Please transcribe exactly, and only, the lines of the data below between the line holding "107: (156, 88)" and the line holding "114: (169, 56)", inclusive.

Material for this exercise ->
+===+

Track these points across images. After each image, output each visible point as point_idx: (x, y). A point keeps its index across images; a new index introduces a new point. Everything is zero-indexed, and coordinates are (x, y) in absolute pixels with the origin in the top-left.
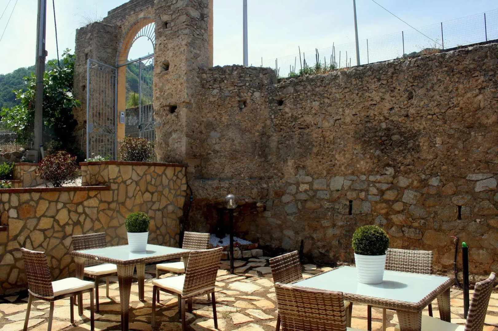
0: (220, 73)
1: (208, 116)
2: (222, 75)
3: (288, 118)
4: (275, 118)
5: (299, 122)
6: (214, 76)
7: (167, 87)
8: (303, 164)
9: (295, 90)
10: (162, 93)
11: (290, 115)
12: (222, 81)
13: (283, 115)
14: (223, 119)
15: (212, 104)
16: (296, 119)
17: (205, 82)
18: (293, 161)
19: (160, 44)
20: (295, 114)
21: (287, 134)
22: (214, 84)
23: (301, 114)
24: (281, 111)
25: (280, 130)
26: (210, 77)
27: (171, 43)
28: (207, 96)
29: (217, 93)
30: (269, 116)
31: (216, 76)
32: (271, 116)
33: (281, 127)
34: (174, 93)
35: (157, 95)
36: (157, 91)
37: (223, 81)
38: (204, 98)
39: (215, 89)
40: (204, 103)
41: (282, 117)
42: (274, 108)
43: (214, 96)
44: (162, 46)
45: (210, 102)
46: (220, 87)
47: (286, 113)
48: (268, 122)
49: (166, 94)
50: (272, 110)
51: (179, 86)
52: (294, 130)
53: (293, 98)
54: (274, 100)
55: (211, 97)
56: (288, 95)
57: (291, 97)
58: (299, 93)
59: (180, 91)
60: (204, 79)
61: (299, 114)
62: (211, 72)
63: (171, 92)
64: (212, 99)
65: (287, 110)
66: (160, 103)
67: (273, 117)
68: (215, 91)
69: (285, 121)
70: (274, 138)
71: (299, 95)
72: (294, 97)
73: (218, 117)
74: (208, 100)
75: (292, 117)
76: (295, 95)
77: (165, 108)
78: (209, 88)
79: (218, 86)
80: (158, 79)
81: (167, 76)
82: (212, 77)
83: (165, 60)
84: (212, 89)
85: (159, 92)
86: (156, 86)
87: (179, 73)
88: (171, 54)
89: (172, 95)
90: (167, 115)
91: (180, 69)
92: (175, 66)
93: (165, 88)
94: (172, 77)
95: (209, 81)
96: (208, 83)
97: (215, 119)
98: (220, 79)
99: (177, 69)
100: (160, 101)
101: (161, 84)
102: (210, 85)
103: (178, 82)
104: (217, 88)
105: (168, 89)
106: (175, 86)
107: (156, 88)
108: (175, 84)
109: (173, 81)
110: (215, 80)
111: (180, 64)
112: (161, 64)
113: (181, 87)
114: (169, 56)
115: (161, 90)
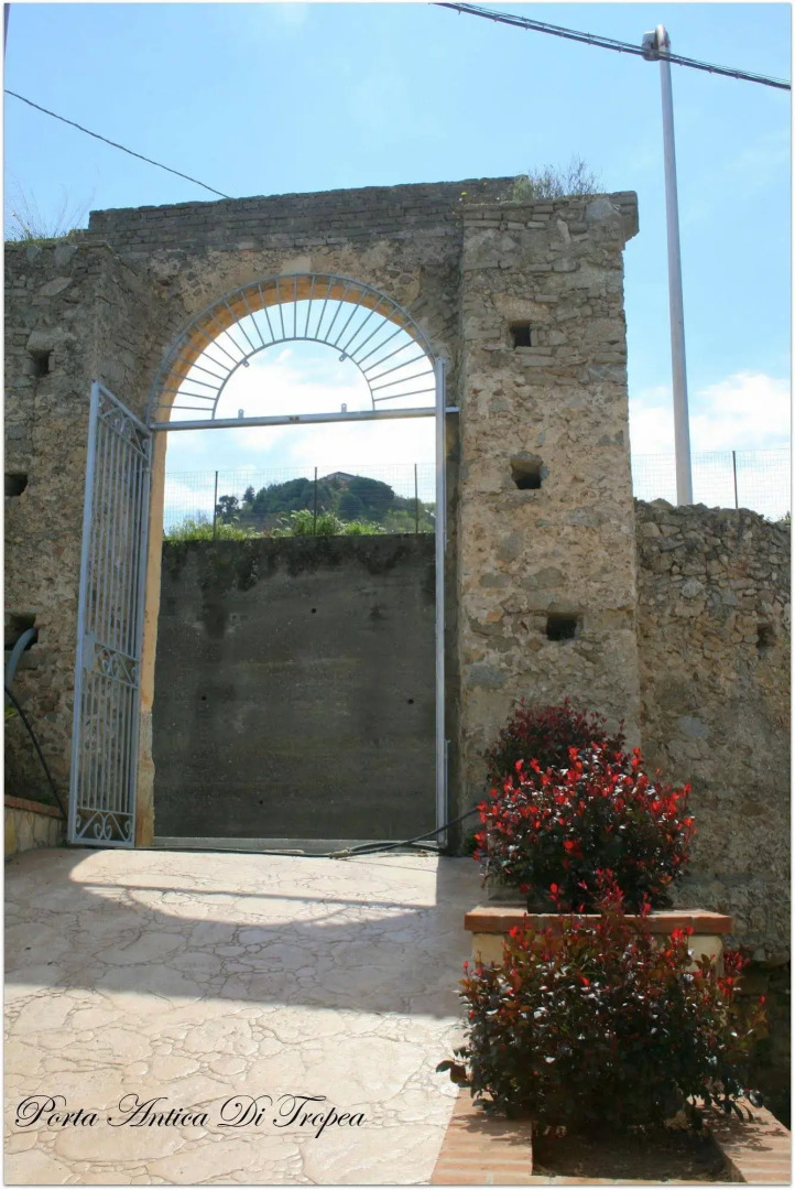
0: (707, 529)
1: (670, 662)
2: (715, 536)
6: (688, 535)
7: (540, 549)
10: (515, 567)
12: (713, 555)
14: (721, 680)
15: (683, 626)
17: (655, 548)
19: (498, 393)
22: (689, 561)
26: (673, 536)
27: (552, 398)
28: (661, 598)
29: (701, 593)
31: (692, 535)
34: (572, 572)
35: (488, 569)
36: (483, 555)
37: (717, 557)
38: (652, 602)
39: (689, 576)
40: (654, 618)
43: (688, 600)
44: (509, 401)
45: (677, 619)
46: (708, 575)
49: (532, 570)
51: (602, 553)
55: (680, 603)
59: (605, 570)
60: (652, 540)
62: (677, 521)
63: (559, 567)
64: (682, 610)
66: (503, 598)
68: (694, 586)
73: (704, 672)
74: (668, 611)
77: (527, 620)
78: (670, 571)
79: (701, 569)
80: (490, 515)
81: (535, 509)
82: (680, 536)
83: (524, 452)
84: (680, 577)
85: (498, 558)
86: (479, 535)
87: (596, 509)
88: (552, 437)
89: (564, 578)
90: (535, 646)
91: (601, 493)
92: (576, 479)
93: (528, 550)
94: (563, 515)
95: (672, 551)
96: (665, 555)
97: (695, 676)
98: (707, 549)
99: (585, 494)
100: (499, 593)
101: (504, 534)
102: (674, 563)
103: (596, 538)
104: (698, 574)
105: (545, 555)
106: (577, 549)
107: (481, 544)
108: (576, 543)
109: (568, 529)
110: (691, 549)
111: (603, 478)
112: (505, 462)
113: (611, 555)
114: (544, 442)
115: (507, 554)
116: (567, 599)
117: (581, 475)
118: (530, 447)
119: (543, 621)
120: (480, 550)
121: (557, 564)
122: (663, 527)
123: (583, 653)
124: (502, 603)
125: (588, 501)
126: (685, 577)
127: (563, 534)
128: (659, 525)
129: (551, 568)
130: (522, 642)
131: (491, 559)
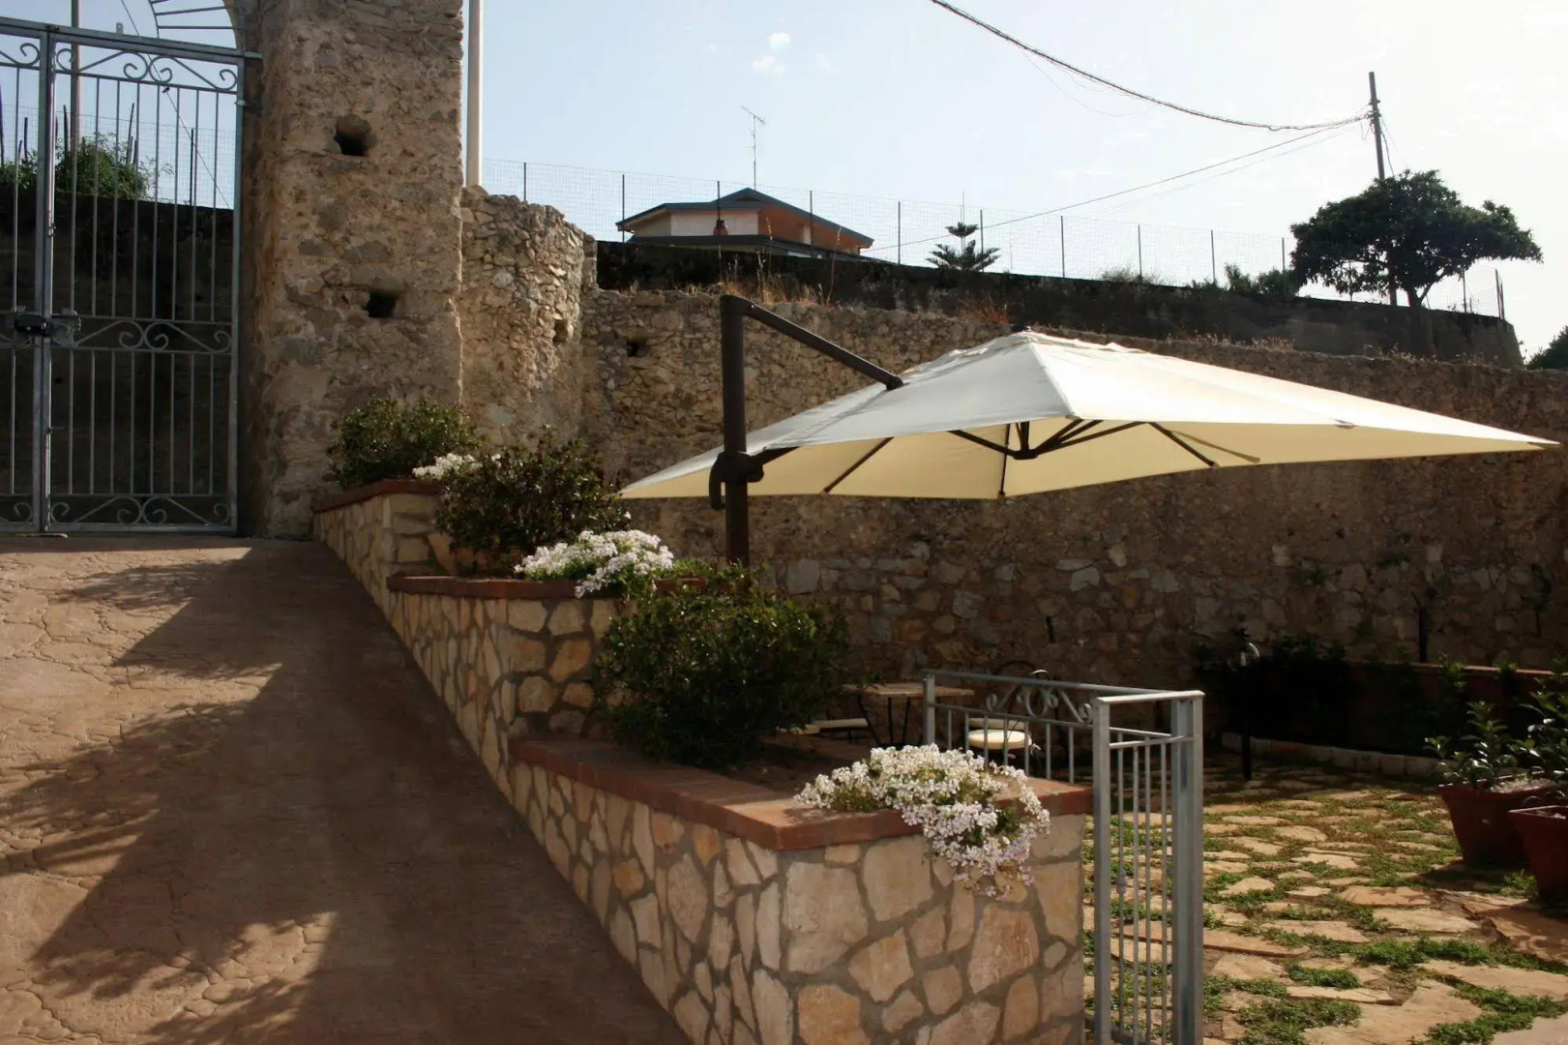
0: (518, 221)
1: (479, 350)
2: (524, 229)
3: (665, 397)
4: (618, 387)
5: (699, 413)
6: (500, 225)
7: (366, 221)
8: (707, 524)
9: (688, 324)
10: (338, 236)
11: (672, 388)
12: (522, 248)
13: (647, 386)
14: (524, 371)
15: (493, 315)
16: (688, 402)
18: (677, 515)
19: (325, 46)
20: (686, 387)
21: (659, 439)
22: (500, 250)
23: (706, 391)
24: (642, 372)
25: (632, 425)
26: (487, 224)
27: (383, 63)
29: (509, 284)
30: (596, 380)
31: (505, 225)
32: (605, 381)
33: (638, 418)
34: (398, 248)
35: (308, 235)
37: (525, 250)
39: (500, 267)
41: (644, 390)
42: (616, 359)
43: (497, 290)
44: (337, 57)
45: (486, 308)
46: (517, 267)
47: (657, 381)
48: (595, 397)
49: (356, 242)
50: (612, 365)
51: (429, 232)
52: (684, 431)
53: (681, 344)
54: (616, 336)
55: (491, 292)
56: (668, 334)
57: (677, 339)
58: (699, 335)
61: (698, 392)
62: (492, 211)
63: (385, 242)
64: (492, 299)
65: (663, 373)
66: (323, 268)
67: (611, 384)
68: (503, 277)
69: (654, 404)
70: (613, 446)
71: (699, 339)
72: (686, 343)
73: (508, 362)
74: (480, 299)
75: (676, 395)
76: (688, 336)
77: (348, 295)
78: (482, 259)
79: (511, 260)
80: (311, 177)
81: (361, 177)
82: (493, 225)
83: (351, 116)
84: (491, 267)
85: (320, 225)
86: (300, 197)
87: (428, 187)
88: (382, 105)
89: (390, 254)
90: (355, 322)
91: (432, 171)
92: (406, 153)
93: (353, 221)
94: (391, 188)
95: (485, 239)
96: (479, 242)
97: (501, 366)
98: (517, 241)
99: (414, 170)
100: (320, 261)
101: (327, 200)
102: (487, 252)
103: (424, 216)
104: (508, 266)
105: (370, 228)
106: (402, 226)
107: (301, 207)
108: (403, 219)
109: (395, 204)
110: (503, 240)
111: (434, 155)
112: (331, 123)
113: (438, 236)
114: (374, 109)
115: (329, 220)
116: (391, 276)
117: (411, 149)
118: (359, 110)
119: (366, 297)
120: (300, 214)
121: (382, 237)
122: (478, 214)
123: (405, 332)
124: (323, 274)
125: (417, 178)
126: (496, 267)
127: (389, 209)
128: (474, 211)
129: (376, 242)
130: (344, 316)
131: (313, 226)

+===+

Exercise output ->
107: (156, 88)
108: (175, 84)
109: (173, 81)
110: (215, 80)
111: (180, 64)
112: (161, 64)
113: (181, 87)
114: (169, 56)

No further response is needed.